_The problem_
Once the images are removed, repeat all of the entries exactly.

(Collected data)
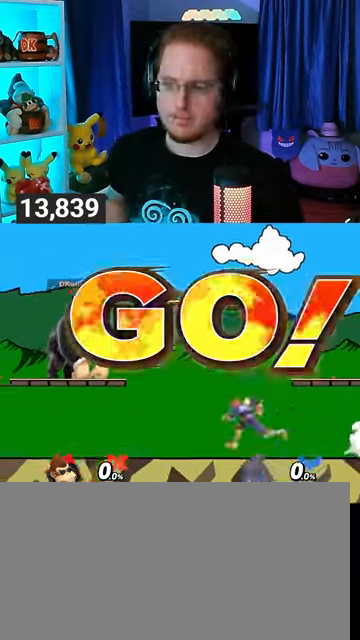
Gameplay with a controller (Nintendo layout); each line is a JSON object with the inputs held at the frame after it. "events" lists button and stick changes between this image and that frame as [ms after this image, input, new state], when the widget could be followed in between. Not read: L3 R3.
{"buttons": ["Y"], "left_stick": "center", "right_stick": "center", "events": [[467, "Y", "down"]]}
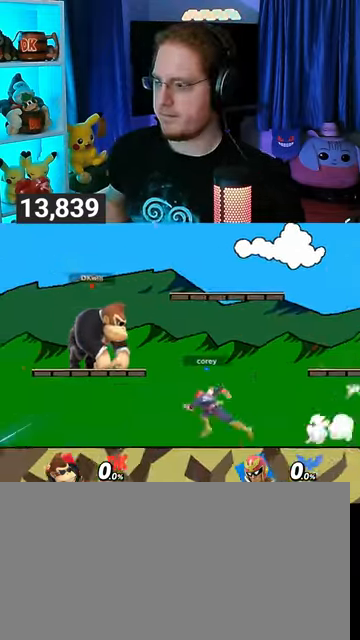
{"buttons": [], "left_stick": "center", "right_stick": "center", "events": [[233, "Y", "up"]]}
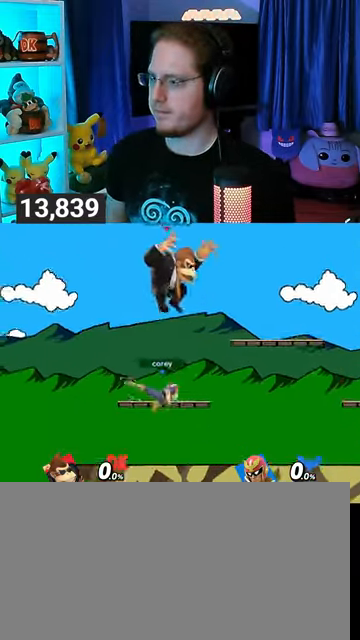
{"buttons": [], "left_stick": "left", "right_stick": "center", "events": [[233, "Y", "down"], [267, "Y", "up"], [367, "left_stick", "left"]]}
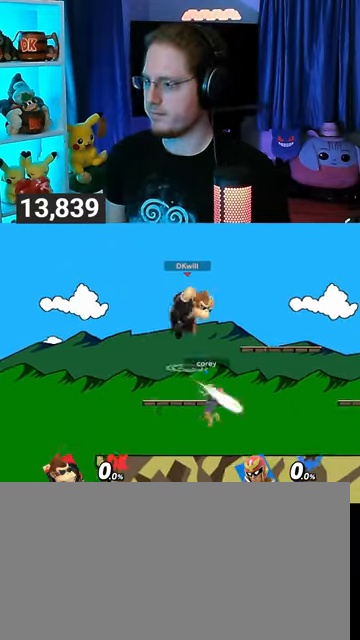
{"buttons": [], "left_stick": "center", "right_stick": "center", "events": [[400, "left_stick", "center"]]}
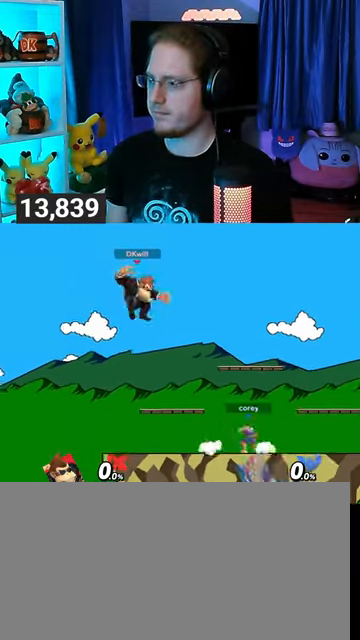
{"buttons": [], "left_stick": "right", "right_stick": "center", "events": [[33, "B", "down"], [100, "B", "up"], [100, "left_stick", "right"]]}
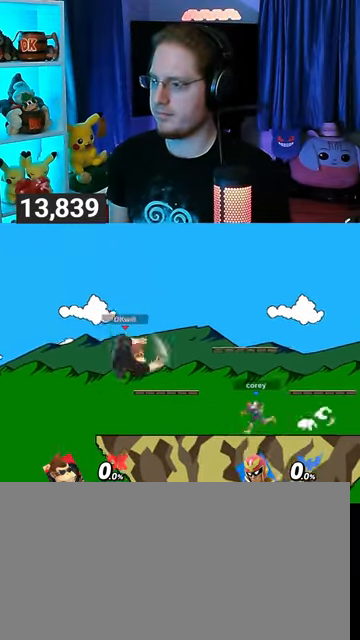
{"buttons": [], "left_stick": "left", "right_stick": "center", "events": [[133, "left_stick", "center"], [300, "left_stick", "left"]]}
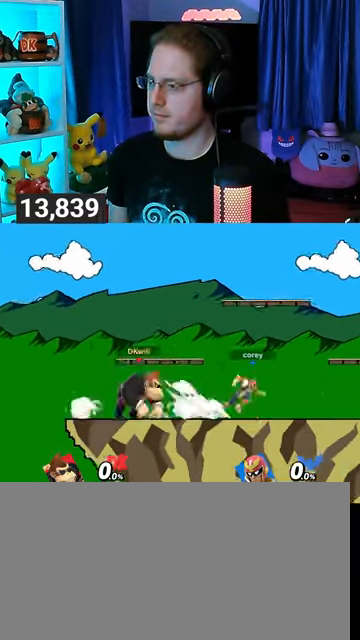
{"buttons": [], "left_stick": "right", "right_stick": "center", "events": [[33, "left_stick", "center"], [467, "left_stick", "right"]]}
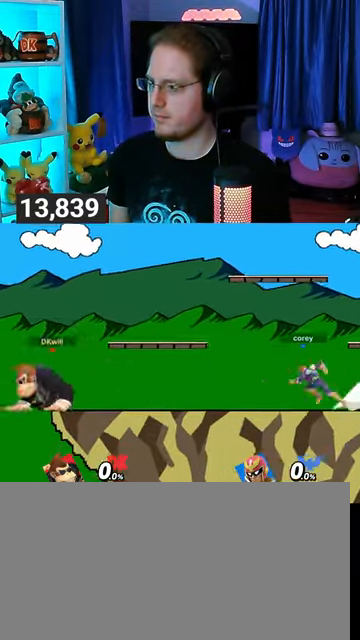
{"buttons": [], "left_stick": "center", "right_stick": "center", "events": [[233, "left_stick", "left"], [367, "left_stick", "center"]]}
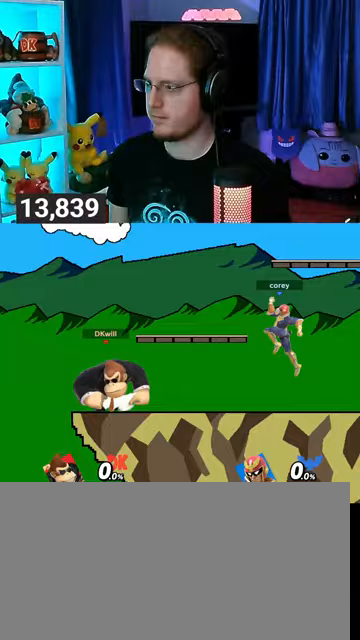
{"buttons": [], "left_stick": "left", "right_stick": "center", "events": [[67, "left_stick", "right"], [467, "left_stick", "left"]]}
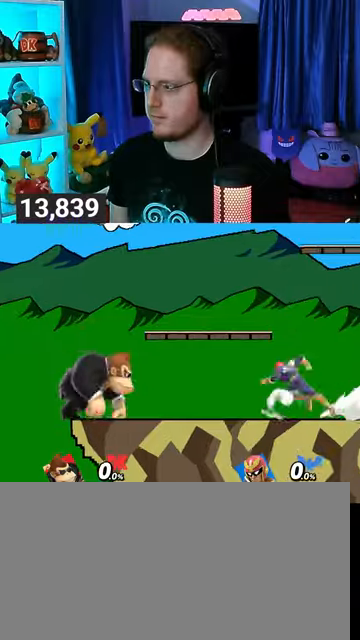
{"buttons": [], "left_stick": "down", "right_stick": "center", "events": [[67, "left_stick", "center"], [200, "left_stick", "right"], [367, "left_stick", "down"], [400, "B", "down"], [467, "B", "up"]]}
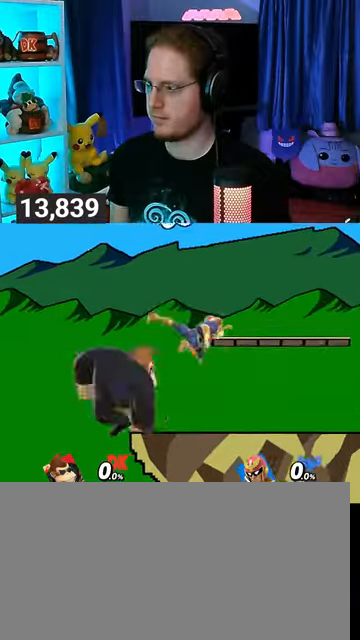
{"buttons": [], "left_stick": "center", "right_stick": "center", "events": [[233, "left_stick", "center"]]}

_Exercise response_
Gameplay with a controller (Nintendo layout); each line is a JSON object with the inputs held at the frame after it. "events" lists button and stick changes between this image and that frame as [ms after this image, input, new state], when the widget could be followed in between. Not read: L3 R3.
{"buttons": ["Y"], "left_stick": "center", "right_stick": "center", "events": [[467, "Y", "down"]]}
{"buttons": [], "left_stick": "center", "right_stick": "center", "events": [[233, "Y", "up"]]}
{"buttons": [], "left_stick": "left", "right_stick": "center", "events": [[233, "Y", "down"], [267, "Y", "up"], [367, "left_stick", "left"]]}
{"buttons": [], "left_stick": "center", "right_stick": "center", "events": [[400, "left_stick", "center"]]}
{"buttons": [], "left_stick": "right", "right_stick": "center", "events": [[33, "B", "down"], [100, "B", "up"], [100, "left_stick", "right"]]}
{"buttons": [], "left_stick": "left", "right_stick": "center", "events": [[133, "left_stick", "center"], [300, "left_stick", "left"]]}
{"buttons": [], "left_stick": "right", "right_stick": "center", "events": [[33, "left_stick", "center"], [467, "left_stick", "right"]]}
{"buttons": [], "left_stick": "center", "right_stick": "center", "events": [[233, "left_stick", "left"], [367, "left_stick", "center"]]}
{"buttons": [], "left_stick": "left", "right_stick": "center", "events": [[67, "left_stick", "right"], [467, "left_stick", "left"]]}
{"buttons": [], "left_stick": "down", "right_stick": "center", "events": [[67, "left_stick", "center"], [200, "left_stick", "right"], [367, "left_stick", "down"], [400, "B", "down"], [467, "B", "up"]]}
{"buttons": [], "left_stick": "center", "right_stick": "center", "events": [[233, "left_stick", "center"]]}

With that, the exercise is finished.